= Leonard Steinhorn =

American writer

Leonard Steinhorn is an author, CBS News political analyst, and professor of communication and affiliate professor of history at American University. He teaches, writes and lectures on American politics and presidential elections; the 1960s in America; baby boomers; recent American history; and race relations in the United States.

==Career==
Steinhorn is a Phi Beta Kappa graduate of Vassar College, where he received a bachelor's degree in history. He later received his master's degree in history from Johns Hopkins University.

For several years in the 1980s, he worked as a speechwriter, press secretary, and policy advisor for members of the United States Congress, including former House Judiciary Committee Chair Peter W. Rodino and the future House Majority Leader, Congressman Steny Hoyer. He has served as a senior executive at strategic communication and media firms as well as leading non-profit organizations, including People for the American Way.

In 1995, Steinhorn began teaching at American University in Washington, D.C. He was voted American University Faculty Member of the Year in 1999 and 2001 and he also was named Honors Professor of the Year in 2010. His courses on politics, presidential elections and recent American history have been featured on CNN, C-SPAN, NBC, FOX, USA Today, Agence France-Presse, and The Chronicle of Higher Education. From 2002 to 2004, he was president of American University's chapter of Phi Beta Kappa.

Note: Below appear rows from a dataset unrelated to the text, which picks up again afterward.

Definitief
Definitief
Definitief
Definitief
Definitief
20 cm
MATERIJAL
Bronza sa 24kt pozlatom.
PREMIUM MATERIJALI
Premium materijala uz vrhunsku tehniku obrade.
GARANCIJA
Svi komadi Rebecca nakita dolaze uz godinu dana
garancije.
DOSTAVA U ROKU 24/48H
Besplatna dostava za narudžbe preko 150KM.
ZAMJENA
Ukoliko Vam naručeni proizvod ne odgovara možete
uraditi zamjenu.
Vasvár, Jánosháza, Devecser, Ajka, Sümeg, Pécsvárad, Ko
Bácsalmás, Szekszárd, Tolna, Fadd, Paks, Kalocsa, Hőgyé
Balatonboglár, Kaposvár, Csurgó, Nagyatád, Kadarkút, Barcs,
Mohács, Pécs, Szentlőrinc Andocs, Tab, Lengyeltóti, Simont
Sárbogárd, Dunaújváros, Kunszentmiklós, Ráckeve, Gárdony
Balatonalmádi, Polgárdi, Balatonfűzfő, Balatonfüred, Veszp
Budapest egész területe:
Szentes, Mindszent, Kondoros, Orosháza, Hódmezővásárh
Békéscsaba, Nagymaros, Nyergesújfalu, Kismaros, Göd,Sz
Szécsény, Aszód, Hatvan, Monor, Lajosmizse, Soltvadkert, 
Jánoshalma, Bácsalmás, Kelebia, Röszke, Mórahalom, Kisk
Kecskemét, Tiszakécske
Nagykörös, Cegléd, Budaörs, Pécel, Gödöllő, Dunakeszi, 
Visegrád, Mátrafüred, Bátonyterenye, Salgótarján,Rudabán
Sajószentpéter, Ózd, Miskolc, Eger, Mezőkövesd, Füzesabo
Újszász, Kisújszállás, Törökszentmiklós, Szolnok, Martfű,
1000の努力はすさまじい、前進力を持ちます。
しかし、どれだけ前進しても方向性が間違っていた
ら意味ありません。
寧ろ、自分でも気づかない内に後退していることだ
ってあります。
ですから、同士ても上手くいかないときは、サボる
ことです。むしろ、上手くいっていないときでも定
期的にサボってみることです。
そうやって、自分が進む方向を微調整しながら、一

Since 2012 he has served as a political analyst for CBS News Radio, covering politics and elections, and he appears regularly on WUSA9 TV News in Washington, DC. Before that he was a political analyst for FOX-5 News in Washington, DC. He also has appeared in numerous broadcast outlets including C-SPAN, CNN, CBS News, NBC News, BBC, Al Jazeera, ARD (Germany), AFP (France), CGTN (China), and NPR. Steinhorn has appeared as an on-air expert in a number of documentaries, including CNN’s The Sixties and 1968: The Year That Changed America; Superheroes Decoded on the History Channel; and The Kennedy Files on REELZ. He also appeared in a DVD special feature on the Baby Boom generation for the final season of AMC’s Mad Men.

Since 2014 Steinhorn has lectured around the country for One Day University, giving talks on American politics, history, and the 1960s. He also has given speeches at the Clinton Library in Little Rock, The National Press Club, The Economic Club of Florida, Andrews Air Force Base, Amherst College, and Charles University in Prague, among others.

In 2010, Steinhorn founded the website PunditWire with Robert Lehrman, an adjunct professor in American University's School of Communication and former speechwriter for Al Gore. PunditWire, which ceased publication in 2017, was a news commentary site whose contributors are all current or former speechwriters from across the political spectrum.

==Writing==
Steinhorn wrote The Greater Generation: In Defense of the Baby Boom Legacy (2006) and co-authored By the Color of Our Skin: The Illusion of Integration and the Reality of Race (1999).

He has been published in The Washington Post, New York Times, Los Angeles Times, Politico, The Hill, Political Wire, International Herald Tribune, Baltimore Sun, Atlanta Journal-Constitution, Chicago Sun-Times, Seattle Times, Huffington Post, History News Network, Salon, BillMoyers.com, World Financial Review, among others.

===Critical reception===

Publishers Weekly called The Greater Generation a "powerful book" and wrote that "Steinhorn forcefully and gracefully defends his age cohort against these stereotypes in a paean to the generation that forever altered the face of American culture." Kirkus said it was "a sturdy, often convincing defense of his own Boomer generation." Salon.com wrote that Steinhorn's "unapologetic celebration of the boomer legacy is refreshing, and much of his argument is convincing," but criticized it for sentimentalizing boomers.

The New York Times called By the Color of Our Skin a “clear-headed, energetic and pointedly sarcastic book about this country's racial divisions and cultural hypocrisy."